A woman holds a placard for Jakelin Caal Maquin, a 7-year-old Guatemalan girl who died in U.S. custody after crossing illegally from Mexico to the U.S., during a protest held to demand justice for her in El Paso, Texas, Dec. 15, 2018.

Jakelin’s uncle, Jose Manuel Caal, said he had heard she was ill before she died, but he had expected her to recover. “The girl’s death left us in shock,” he said.

The family hopes the girl’s father can remain in the United States.

“What I want now is for Nery to stay and work in the United States. That’s what I want,” said his wife.

A Guatemalan consular official told Reuters on Friday that Caal told him he had crossed the border planning to turn himself in to U.S. authorities, and would try to stay.
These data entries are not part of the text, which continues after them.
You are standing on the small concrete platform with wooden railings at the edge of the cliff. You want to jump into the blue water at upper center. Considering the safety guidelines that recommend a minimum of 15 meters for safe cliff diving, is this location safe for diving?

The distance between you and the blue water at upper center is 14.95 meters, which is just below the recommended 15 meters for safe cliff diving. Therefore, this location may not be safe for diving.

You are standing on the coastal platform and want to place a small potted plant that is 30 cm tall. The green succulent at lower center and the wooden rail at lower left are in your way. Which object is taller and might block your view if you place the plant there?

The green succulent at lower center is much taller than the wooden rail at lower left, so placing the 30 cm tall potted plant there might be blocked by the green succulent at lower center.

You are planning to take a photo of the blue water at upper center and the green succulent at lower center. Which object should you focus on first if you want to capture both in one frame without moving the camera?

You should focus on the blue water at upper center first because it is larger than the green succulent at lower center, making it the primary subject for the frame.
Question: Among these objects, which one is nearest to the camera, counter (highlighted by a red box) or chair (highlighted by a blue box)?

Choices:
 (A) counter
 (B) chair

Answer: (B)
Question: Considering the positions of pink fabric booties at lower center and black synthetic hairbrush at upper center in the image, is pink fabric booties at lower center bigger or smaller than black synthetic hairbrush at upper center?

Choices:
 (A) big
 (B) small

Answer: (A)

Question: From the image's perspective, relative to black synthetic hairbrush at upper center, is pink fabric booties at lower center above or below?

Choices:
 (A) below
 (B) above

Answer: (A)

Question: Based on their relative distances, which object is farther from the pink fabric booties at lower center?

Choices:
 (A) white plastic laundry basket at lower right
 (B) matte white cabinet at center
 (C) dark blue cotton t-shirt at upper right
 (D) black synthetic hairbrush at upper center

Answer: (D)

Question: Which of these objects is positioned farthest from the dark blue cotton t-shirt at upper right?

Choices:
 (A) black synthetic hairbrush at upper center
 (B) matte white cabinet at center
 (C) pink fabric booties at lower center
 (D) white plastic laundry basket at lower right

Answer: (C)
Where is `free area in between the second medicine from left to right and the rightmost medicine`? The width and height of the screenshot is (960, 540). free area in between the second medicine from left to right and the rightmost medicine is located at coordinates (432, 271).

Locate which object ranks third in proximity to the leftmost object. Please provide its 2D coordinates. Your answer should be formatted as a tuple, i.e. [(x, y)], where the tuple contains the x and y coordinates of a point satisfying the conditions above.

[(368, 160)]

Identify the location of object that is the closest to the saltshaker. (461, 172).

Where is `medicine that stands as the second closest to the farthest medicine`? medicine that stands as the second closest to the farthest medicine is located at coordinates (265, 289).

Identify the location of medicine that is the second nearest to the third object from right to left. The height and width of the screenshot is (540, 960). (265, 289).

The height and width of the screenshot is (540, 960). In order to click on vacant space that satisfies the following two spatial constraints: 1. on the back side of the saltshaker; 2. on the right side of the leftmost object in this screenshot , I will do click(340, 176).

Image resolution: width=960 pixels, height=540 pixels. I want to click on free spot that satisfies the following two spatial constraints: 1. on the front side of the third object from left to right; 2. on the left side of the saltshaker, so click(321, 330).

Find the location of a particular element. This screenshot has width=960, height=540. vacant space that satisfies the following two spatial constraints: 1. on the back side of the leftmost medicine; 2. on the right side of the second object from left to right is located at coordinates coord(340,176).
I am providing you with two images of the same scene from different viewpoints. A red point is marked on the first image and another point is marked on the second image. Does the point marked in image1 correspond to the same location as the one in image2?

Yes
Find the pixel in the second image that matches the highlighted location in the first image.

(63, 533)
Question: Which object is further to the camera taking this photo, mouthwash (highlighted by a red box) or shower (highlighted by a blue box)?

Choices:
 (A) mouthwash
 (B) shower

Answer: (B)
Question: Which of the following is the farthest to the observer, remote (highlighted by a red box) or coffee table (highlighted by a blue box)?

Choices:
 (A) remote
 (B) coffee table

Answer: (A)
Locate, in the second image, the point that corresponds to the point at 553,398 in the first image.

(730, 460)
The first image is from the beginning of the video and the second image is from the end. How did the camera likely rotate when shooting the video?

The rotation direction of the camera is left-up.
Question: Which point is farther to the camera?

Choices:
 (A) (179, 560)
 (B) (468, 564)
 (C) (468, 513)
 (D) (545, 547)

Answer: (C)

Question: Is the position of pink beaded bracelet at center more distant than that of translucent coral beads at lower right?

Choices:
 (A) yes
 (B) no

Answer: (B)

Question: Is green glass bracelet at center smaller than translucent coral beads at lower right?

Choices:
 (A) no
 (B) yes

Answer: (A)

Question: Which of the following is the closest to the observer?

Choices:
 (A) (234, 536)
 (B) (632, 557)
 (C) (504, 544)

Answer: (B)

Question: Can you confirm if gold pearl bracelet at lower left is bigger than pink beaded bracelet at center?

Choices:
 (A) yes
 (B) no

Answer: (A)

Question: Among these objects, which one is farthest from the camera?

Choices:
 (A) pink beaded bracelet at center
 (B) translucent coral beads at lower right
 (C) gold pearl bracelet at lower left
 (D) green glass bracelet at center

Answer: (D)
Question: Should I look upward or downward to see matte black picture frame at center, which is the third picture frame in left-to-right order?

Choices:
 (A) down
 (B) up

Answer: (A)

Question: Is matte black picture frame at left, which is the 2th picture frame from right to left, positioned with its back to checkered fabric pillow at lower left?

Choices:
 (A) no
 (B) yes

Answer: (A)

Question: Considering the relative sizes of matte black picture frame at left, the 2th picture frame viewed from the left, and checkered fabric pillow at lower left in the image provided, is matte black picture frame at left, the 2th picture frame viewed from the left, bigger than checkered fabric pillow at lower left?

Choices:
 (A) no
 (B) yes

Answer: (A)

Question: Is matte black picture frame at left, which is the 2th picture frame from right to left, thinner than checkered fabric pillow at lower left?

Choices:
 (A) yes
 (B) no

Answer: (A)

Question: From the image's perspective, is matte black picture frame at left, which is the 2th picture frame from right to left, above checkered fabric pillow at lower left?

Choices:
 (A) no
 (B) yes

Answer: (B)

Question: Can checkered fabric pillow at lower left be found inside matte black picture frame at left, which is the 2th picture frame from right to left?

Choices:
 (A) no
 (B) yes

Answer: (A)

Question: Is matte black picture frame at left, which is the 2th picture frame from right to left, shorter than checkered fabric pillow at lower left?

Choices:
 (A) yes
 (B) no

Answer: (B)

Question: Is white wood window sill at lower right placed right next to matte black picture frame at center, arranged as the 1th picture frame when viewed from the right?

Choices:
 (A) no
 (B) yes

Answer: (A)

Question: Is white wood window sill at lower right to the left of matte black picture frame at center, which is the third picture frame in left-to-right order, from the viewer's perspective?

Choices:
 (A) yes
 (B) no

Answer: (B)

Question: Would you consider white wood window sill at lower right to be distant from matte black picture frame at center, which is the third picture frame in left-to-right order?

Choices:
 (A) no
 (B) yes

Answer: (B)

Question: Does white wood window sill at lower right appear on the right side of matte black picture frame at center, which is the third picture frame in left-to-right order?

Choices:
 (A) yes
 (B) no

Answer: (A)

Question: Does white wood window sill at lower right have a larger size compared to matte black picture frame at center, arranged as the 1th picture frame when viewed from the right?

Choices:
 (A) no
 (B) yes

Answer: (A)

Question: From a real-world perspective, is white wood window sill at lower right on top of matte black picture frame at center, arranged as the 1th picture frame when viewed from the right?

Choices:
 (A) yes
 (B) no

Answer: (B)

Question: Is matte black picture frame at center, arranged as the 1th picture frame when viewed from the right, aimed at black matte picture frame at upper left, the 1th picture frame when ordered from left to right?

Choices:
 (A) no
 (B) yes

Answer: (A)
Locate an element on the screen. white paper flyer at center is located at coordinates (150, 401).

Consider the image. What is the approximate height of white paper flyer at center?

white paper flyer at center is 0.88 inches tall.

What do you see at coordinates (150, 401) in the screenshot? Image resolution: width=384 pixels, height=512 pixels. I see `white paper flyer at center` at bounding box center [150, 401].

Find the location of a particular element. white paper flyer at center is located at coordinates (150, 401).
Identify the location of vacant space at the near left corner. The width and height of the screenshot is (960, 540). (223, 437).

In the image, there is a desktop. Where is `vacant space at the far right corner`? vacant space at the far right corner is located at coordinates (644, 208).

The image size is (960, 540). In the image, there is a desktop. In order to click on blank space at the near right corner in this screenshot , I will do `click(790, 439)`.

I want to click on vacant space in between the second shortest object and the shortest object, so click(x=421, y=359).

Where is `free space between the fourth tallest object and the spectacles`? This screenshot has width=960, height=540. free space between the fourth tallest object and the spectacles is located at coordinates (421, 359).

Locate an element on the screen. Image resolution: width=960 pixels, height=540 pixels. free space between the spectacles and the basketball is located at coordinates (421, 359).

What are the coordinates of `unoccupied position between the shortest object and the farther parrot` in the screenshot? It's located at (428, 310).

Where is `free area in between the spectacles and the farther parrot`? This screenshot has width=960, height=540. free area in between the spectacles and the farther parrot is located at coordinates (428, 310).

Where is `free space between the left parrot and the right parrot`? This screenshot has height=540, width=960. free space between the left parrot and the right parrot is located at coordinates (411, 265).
Record numbers of parents traveling with children are being apprehended trying to cross the U.S. border with Mexico. In November, U.S. Customs and Border Protection (CBP) officers detained 25,172 members of “family units,” the highest monthly number ever recorded, the agency said.

Parents with children are more likely to be released by U.S. authorities while their cases are processed because of legal restrictions on keeping children in detention.

Caal remains in the El Paso, Texas, area, where his daughter died after being flown by helicopter to a hospital there for emergency treatment when she stopped breathing.

A brain scan revealed swelling and Jakelin was diagnosed with liver failure. She died early in the morning on Dec. 8, with her father at the hospital, a CBP official said.

U.S. authorities are investigating the death.